* [Task to complete]:
Everything from the line containing "op ...(tn op init)...)" through the last line of the material below is to be copied exactly, ends included.

── Record set

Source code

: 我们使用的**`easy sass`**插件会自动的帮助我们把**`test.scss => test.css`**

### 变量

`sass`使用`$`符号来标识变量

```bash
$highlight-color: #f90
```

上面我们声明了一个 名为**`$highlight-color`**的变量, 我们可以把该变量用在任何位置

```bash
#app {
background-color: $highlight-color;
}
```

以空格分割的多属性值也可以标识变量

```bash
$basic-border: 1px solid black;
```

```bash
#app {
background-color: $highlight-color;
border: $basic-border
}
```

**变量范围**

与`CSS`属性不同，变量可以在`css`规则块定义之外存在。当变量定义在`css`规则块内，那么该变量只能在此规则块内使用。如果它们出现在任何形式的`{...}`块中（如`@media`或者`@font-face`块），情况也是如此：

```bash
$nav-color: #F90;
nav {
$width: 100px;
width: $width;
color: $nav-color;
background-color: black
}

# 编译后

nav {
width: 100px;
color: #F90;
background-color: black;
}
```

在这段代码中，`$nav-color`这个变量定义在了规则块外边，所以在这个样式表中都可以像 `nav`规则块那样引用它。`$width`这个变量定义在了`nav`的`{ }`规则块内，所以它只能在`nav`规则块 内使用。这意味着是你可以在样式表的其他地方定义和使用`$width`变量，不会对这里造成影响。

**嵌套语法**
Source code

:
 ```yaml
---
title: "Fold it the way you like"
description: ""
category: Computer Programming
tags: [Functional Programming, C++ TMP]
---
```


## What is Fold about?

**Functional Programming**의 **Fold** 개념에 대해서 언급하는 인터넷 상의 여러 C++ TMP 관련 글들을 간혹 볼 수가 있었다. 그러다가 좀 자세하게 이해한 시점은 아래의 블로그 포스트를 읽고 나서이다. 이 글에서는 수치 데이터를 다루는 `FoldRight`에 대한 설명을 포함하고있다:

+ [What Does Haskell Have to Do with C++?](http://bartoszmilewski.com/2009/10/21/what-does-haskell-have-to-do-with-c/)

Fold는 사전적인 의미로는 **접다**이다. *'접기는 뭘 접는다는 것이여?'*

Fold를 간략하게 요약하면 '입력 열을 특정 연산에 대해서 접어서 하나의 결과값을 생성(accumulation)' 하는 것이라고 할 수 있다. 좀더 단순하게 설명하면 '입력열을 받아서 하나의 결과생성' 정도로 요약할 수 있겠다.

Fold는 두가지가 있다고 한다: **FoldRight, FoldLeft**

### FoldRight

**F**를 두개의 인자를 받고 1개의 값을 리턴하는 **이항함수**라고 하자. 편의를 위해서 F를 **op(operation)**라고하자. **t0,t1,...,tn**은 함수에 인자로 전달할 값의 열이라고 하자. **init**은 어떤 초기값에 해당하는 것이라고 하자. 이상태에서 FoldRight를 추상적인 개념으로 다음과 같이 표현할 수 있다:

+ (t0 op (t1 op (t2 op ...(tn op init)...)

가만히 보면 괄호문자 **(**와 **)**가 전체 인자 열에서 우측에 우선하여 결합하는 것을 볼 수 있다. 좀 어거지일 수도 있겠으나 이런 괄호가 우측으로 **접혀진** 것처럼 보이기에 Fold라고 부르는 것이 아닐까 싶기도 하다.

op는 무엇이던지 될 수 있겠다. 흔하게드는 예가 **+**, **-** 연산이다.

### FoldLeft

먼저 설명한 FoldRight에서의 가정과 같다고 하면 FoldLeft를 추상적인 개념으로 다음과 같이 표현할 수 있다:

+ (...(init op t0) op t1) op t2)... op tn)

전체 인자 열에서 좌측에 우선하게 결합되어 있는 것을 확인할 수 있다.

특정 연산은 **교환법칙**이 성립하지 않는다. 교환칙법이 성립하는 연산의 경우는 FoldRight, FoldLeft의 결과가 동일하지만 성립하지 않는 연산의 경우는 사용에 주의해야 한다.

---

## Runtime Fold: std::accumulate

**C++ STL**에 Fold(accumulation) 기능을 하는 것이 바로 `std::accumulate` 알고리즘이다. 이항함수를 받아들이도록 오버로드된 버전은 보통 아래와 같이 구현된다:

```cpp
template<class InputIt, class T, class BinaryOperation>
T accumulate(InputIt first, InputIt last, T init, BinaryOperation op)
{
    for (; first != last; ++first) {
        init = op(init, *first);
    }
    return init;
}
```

────

* [Output below]:
+ (t0 op (t1 op (t2 op ...(tn op init)...)

가만히 보면 괄호문자 **(**와 **)**가 전체 인자 열에서 우측에 우선하여 결합하는 것을 볼 수 있다. 좀 어거지일 수도 있겠으나 이런 괄호가 우측으로 **접혀진** 것처럼 보이기에 Fold라고 부르는 것이 아닐까 싶기도 하다.

op는 무엇이던지 될 수 있겠다. 흔하게드는 예가 **+**, **-** 연산이다.

### FoldLeft

먼저 설명한 FoldRight에서의 가정과 같다고 하면 FoldLeft를 추상적인 개념으로 다음과 같이 표현할 수 있다:

+ (...(init op t0) op t1) op t2)... op tn)

전체 인자 열에서 좌측에 우선하게 결합되어 있는 것을 확인할 수 있다.

특정 연산은 **교환법칙**이 성립하지 않는다. 교환칙법이 성립하는 연산의 경우는 FoldRight, FoldLeft의 결과가 동일하지만 성립하지 않는 연산의 경우는 사용에 주의해야 한다.

---

## Runtime Fold: std::accumulate

**C++ STL**에 Fold(accumulation) 기능을 하는 것이 바로 `std::accumulate` 알고리즘이다. 이항함수를 받아들이도록 오버로드된 버전은 보통 아래와 같이 구현된다:

```cpp
template<class InputIt, class T, class BinaryOperation>
T accumulate(InputIt first, InputIt last, T init, BinaryOperation op)
{
    for (; first != last; ++first) {
        init = op(init, *first);
    }
    return init;
}
```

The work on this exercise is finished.